__PROBLEM DESCRIPTION__. Recast the listing below as a Markdown table with the columns "No." and "Text", running from its start through the line containing "عربی است. علاوه". Include both ends, give each line its own numbered row, and leave out blank lines.

START TASK INPUT

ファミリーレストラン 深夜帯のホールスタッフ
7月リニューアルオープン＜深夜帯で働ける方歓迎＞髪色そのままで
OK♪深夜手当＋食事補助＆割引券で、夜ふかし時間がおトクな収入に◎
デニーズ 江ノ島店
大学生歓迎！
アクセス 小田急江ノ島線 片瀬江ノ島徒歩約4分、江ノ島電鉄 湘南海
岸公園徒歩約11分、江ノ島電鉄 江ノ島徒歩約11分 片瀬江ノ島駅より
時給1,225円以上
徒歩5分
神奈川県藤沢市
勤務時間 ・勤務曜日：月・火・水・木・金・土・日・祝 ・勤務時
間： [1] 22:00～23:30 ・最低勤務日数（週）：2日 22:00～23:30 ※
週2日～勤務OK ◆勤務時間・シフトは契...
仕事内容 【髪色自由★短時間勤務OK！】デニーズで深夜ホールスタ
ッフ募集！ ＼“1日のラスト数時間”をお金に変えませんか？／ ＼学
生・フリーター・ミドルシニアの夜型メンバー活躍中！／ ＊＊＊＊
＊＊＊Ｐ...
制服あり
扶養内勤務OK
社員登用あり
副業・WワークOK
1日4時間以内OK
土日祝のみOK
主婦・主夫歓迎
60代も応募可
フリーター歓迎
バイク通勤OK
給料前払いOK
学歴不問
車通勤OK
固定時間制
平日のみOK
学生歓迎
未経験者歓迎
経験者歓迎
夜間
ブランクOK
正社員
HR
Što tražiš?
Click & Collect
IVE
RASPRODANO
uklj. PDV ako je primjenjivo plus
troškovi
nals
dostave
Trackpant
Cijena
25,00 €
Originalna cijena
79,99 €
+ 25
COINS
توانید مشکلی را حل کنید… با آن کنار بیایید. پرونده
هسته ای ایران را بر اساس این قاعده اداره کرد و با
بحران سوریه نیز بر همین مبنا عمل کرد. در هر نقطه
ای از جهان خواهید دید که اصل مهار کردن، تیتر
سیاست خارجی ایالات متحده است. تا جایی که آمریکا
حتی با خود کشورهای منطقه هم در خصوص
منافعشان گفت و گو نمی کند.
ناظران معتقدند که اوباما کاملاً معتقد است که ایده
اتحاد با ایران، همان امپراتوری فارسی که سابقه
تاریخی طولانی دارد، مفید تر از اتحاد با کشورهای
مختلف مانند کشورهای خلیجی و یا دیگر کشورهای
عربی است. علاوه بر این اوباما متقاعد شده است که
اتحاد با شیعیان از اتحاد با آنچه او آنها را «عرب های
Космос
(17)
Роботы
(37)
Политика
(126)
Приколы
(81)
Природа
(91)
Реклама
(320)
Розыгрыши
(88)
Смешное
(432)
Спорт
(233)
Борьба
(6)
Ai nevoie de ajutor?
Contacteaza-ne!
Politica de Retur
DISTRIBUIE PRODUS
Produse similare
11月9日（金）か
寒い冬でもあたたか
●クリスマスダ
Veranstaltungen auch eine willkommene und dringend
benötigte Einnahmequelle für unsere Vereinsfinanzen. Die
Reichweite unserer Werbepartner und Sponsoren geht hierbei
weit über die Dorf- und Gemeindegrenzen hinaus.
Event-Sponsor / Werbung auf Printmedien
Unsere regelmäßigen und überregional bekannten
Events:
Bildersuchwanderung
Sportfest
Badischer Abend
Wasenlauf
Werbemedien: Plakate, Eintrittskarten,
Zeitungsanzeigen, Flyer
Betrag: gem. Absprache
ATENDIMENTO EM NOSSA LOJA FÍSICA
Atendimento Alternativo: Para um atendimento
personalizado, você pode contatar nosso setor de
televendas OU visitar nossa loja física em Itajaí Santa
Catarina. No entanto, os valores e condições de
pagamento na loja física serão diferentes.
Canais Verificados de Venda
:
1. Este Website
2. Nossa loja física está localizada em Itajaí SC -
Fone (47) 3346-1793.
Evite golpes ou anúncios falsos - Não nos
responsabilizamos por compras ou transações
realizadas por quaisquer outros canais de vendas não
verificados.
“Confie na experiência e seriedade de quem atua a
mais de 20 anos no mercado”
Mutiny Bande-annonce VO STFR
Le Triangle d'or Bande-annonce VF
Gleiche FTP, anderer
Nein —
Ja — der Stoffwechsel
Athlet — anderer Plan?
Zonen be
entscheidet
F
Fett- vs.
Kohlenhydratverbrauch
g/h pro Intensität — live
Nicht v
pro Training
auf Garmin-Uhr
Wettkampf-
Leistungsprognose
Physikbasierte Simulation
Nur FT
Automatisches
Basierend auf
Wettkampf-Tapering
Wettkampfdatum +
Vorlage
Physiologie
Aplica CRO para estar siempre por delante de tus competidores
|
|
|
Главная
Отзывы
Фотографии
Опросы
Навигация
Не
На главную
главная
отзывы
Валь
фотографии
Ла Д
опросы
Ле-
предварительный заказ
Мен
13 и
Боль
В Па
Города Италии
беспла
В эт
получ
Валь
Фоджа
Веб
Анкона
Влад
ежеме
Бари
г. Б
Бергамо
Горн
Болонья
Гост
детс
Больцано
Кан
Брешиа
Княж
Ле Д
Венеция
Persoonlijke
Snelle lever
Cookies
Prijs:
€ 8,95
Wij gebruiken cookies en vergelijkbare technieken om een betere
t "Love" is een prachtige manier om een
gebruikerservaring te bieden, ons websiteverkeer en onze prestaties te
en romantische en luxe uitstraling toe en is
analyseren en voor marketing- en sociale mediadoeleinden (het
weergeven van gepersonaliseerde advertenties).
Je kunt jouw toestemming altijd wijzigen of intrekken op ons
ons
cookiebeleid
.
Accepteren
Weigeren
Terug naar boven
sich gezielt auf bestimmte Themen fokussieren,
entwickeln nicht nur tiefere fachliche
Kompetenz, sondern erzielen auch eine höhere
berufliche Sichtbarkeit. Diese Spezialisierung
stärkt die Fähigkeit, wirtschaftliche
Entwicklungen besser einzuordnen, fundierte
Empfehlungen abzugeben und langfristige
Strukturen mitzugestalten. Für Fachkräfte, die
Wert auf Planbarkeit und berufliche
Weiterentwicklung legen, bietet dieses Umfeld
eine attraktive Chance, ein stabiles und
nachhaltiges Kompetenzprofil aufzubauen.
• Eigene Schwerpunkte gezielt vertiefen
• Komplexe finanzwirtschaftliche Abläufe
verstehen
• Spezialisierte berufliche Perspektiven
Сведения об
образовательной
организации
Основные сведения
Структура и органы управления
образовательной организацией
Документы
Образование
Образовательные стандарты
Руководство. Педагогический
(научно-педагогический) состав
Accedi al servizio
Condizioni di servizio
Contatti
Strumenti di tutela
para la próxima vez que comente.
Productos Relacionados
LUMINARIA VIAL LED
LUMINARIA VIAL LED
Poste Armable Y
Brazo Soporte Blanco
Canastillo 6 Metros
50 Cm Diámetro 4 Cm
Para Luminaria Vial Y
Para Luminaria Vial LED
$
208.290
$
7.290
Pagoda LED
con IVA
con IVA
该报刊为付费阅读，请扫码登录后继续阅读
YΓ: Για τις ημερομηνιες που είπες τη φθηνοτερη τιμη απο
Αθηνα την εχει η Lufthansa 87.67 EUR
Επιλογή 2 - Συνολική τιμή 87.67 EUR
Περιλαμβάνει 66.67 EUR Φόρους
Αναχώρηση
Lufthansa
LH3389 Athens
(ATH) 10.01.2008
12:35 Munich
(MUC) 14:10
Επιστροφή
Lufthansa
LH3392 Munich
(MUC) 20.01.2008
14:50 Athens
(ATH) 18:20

END TASK INPUT

__RESULT BELOW__.
| No. | Text |
|---|---|
| 1 | ファミリーレストラン 深夜帯のホールスタッフ |
| 2 | 7月リニューアルオープン＜深夜帯で働ける方歓迎＞髪色そのままで |
| 3 | OK♪深夜手当＋食事補助＆割引券で、夜ふかし時間がおトクな収入に◎ |
| 4 | デニーズ 江ノ島店 |
| 5 | 大学生歓迎！ |
| 6 | アクセス 小田急江ノ島線 片瀬江ノ島徒歩約4分、江ノ島電鉄 湘南海 |
| 7 | 岸公園徒歩約11分、江ノ島電鉄 江ノ島徒歩約11分 片瀬江ノ島駅より |
| 8 | 時給1,225円以上 |
| 9 | 徒歩5分 |
| 10 | 神奈川県藤沢市 |
| 11 | 勤務時間 ・勤務曜日：月・火・水・木・金・土・日・祝 ・勤務時 |
| 12 | 間： [1] 22:00～23:30 ・最低勤務日数（週）：2日 22:00～23:30 ※ |
| 13 | 週2日～勤務OK ◆勤務時間・シフトは契... |
| 14 | 仕事内容 【髪色自由★短時間勤務OK！】デニーズで深夜ホールスタ |
| 15 | ッフ募集！ ＼“1日のラスト数時間”をお金に変えませんか？／ ＼学 |
| 16 | 生・フリーター・ミドルシニアの夜型メンバー活躍中！／ ＊＊＊＊ |
| 17 | ＊＊＊Ｐ... |
| 18 | 制服あり |
| 19 | 扶養内勤務OK |
| 20 | 社員登用あり |
| 21 | 副業・WワークOK |
| 22 | 1日4時間以内OK |
| 23 | 土日祝のみOK |
| 24 | 主婦・主夫歓迎 |
| 25 | 60代も応募可 |
| 26 | フリーター歓迎 |
| 27 | バイク通勤OK |
| 28 | 給料前払いOK |
| 29 | 学歴不問 |
| 30 | 車通勤OK |
| 31 | 固定時間制 |
| 32 | 平日のみOK |
| 33 | 学生歓迎 |
| 34 | 未経験者歓迎 |
| 35 | 経験者歓迎 |
| 36 | 夜間 |
| 37 | ブランクOK |
| 38 | 正社員 |
| 39 | HR |
| 40 | Što tražiš? |
| 41 | Click & Collect |
| 42 | IVE |
| 43 | RASPRODANO |
| 44 | uklj. PDV ako je primjenjivo plus |
| 45 | troškovi |
| 46 | nals |
| 47 | dostave |
| 48 | Trackpant |
| 49 | Cijena |
| 50 | 25,00 € |
| 51 | Originalna cijena |
| 52 | 79,99 € |
| 53 | + 25 |
| 54 | COINS |
| 55 | توانید مشکلی را حل کنید… با آن کنار بیایید. پرونده |
| 56 | هسته ای ایران را بر اساس این قاعده اداره کرد و با |
| 57 | بحران سوریه نیز بر همین مبنا عمل کرد. در هر نقطه |
| 58 | ای از جهان خواهید دید که اصل مهار کردن، تیتر |
| 59 | سیاست خارجی ایالات متحده است. تا جایی که آمریکا |
| 60 | حتی با خود کشورهای منطقه هم در خصوص |
| 61 | منافعشان گفت و گو نمی کند. |
| 62 | ناظران معتقدند که اوباما کاملاً معتقد است که ایده |
| 63 | اتحاد با ایران، همان امپراتوری فارسی که سابقه |
| 64 | تاریخی طولانی دارد، مفید تر از اتحاد با کشورهای |
| 65 | مختلف مانند کشورهای خلیجی و یا دیگر کشورهای |
| 66 | عربی است. علاوه بر این اوباما متقاعد شده است که |